What to produce
Transcribe the lines of the material below, from the line containing "Pour répondre à" through the line containing "Ne jamais demander de l’allonger au rhum.", and nothing else.

──────────

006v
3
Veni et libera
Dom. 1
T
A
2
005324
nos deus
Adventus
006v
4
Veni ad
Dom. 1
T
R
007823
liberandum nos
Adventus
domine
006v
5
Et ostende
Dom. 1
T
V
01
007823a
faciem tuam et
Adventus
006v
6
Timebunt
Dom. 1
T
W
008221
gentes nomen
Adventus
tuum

──────────

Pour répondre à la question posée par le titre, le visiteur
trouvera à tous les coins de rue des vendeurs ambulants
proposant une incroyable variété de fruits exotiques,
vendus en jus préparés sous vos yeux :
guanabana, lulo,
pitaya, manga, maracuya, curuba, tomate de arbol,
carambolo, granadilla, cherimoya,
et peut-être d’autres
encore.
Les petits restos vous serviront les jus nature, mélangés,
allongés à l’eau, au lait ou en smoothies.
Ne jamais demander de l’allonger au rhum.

──────────

Response
Pour répondre à la question posée par le titre, le visiteur
trouvera à tous les coins de rue des vendeurs ambulants
proposant une incroyable variété de fruits exotiques,
vendus en jus préparés sous vos yeux :
guanabana, lulo,
pitaya, manga, maracuya, curuba, tomate de arbol,
carambolo, granadilla, cherimoya,
et peut-être d’autres
encore.
Les petits restos vous serviront les jus nature, mélangés,
allongés à l’eau, au lait ou en smoothies.
Ne jamais demander de l’allonger au rhum.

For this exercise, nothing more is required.